Ad Libs: Morgan Employees Face Cameras to Give Human Touch to Ads

That is what happened to 32 employees at J.P. Morgan & Co. ranking from vice chairman all the way down to associate. They now appear in black-and-white print ads and 30- and 60-second television spots promoting the $269 billion-asset banking company. Their presence has helped humanize one of Wall Street's most staid institutions.

"I can help build companies. I can help build futures. I can do without doubters," reads one full-page print ad featuring a close-up of John Rhea, a vice president in Morgan's investment banking group who specializes in consumer and retail companies. "I work for J.P. Morgan."

"I believe bankers get more done than banks," reads another ad with a close-up of Richard Zimmerman, a vice president in Morgan's private client group. "I work for J.P. Morgan."

And yes, that is Michael E. Patterson -- Morgan's vice chairman -- shown riding his bicycle in another spot.

George Shakespear, Morgan's director of corporate advertising, said the company has been using employees in its advertising for more than 30 years, though the television spots that are currently running are a first.

"People are our strength," Mr. Shakespear said. "They deliver our services. They are the face of the company."

Recent bank branding campaigns have been as varied as the companies they are trying to define, but there are few examples of ads featuring real employees.

First Union Corp.'s multi-million-dollar television ads, done with the help of George Lucas' Industrial Light and Magic and San Francisco-based ad agency Publicis & Hal Riney, use surreal images to suggest customers need help navigating the complex financial world. The tagline is "Come to the Mountain. Or if you prefer, the Mountain will come to you."

Other banking companies, including Chase Manhattan Corp. and Deutsche Bank AG, have used more lifelike, down-to-earth imagery, though the people appearing in their ad campaigns are actors.

But sometimes even those efforts can go awry. Deutsche Bank which launched a branding campaign after its June acquisition of Bankers Trust Corp. -- is abandoning ads created with the help of ad agency Citigate Albert Frank in favor of a new branding effort by McCann-Erickson Inc.

Mr.

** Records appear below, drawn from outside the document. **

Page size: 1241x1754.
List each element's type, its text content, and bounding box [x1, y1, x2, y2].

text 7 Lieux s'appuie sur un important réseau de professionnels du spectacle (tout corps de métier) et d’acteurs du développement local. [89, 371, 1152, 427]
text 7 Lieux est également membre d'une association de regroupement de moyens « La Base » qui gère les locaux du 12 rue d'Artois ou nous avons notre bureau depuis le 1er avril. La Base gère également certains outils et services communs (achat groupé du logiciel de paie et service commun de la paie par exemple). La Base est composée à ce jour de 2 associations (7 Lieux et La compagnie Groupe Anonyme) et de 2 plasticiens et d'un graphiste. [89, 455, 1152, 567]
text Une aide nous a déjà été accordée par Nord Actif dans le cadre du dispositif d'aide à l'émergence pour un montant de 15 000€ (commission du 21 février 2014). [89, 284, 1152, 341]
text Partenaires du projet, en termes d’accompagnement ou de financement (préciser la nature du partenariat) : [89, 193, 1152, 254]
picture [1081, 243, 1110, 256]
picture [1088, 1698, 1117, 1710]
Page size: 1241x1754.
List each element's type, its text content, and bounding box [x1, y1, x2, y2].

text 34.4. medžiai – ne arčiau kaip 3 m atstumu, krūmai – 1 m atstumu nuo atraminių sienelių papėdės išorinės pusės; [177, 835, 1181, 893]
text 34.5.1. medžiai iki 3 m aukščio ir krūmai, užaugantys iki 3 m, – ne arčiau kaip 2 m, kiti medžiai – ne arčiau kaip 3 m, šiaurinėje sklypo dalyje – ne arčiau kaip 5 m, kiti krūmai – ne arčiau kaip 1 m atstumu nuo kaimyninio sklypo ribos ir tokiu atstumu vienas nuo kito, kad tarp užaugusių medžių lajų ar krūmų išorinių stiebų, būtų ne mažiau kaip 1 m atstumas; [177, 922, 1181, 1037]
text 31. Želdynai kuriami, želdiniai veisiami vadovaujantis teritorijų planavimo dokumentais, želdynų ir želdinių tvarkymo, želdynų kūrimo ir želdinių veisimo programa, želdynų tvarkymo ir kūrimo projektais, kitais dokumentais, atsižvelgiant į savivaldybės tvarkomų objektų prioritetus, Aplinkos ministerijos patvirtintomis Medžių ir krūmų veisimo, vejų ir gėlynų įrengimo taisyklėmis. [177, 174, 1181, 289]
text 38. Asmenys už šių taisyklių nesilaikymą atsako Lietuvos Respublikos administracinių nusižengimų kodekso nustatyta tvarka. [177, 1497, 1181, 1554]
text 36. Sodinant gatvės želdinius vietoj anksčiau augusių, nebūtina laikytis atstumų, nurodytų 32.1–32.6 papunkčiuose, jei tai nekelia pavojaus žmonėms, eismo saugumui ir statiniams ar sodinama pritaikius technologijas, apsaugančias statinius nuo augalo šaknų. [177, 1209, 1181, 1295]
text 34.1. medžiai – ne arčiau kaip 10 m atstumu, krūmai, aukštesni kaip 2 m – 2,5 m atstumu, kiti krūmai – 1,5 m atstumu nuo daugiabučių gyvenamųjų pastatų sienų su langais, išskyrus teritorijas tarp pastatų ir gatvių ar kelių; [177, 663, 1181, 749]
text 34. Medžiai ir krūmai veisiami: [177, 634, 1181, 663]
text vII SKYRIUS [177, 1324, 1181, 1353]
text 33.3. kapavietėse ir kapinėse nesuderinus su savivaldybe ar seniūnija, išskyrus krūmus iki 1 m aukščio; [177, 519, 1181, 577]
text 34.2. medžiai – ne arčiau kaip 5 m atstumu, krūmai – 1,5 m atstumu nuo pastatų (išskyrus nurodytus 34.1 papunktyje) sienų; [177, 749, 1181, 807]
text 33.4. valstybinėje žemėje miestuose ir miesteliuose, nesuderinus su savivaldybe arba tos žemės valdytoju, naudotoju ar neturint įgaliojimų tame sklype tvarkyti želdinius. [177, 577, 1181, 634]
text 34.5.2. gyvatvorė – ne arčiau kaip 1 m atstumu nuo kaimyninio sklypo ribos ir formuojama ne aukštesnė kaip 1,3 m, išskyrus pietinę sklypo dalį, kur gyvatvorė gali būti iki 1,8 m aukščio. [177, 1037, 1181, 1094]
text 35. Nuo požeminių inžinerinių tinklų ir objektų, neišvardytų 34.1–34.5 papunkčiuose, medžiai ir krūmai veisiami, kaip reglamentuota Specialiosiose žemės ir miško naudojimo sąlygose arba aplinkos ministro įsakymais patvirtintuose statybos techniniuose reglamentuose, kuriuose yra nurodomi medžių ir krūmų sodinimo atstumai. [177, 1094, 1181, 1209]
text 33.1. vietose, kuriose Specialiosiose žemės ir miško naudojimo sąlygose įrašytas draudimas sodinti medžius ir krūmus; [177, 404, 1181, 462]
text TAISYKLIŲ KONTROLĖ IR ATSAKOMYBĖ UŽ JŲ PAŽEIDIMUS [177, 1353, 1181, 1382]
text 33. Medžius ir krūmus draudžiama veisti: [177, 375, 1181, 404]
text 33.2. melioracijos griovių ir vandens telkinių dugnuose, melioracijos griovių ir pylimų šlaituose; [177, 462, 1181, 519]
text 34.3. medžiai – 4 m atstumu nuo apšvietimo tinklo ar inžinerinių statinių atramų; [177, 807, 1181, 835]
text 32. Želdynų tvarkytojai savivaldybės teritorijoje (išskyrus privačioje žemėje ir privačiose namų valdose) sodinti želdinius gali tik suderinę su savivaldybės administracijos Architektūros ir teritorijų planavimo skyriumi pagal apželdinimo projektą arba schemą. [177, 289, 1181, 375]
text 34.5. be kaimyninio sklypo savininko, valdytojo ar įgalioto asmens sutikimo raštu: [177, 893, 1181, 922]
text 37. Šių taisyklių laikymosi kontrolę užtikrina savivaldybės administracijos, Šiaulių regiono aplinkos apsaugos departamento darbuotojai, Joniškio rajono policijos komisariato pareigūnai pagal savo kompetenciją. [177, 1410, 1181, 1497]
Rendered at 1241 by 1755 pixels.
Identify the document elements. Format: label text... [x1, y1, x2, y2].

Shakespear said real employees make a difference, especially in an industry that provides services but lacks a tangible product to pitch. "The firm's best assets are its people," he said. "We don't have a Coke bottle."

Morgan's ads, produced by New York-based agency Messner Vetere Berger McNamee Schmetterer/EURO RSCG, began running nationally in June in newspapers such as The Wall Street Journal and on network and cable television.

The casting call was not universal, Mr. Shakespear said. Morgan, with offices spread throughout the globe, gathered input from its human resources executives and business heads, and hand-picked employees who represented a cross-section of the company's 15,674 employees. "We did a fairly comprehensive analysis," Mr. Shakespear said. "We thought it was important to show a wide variety."

One key executive -- Douglas A. Warner 3d, chairman and chief executive officer -- is absent from the campaign. "We are conscious of not making it a star system," Mr. Shakespear said.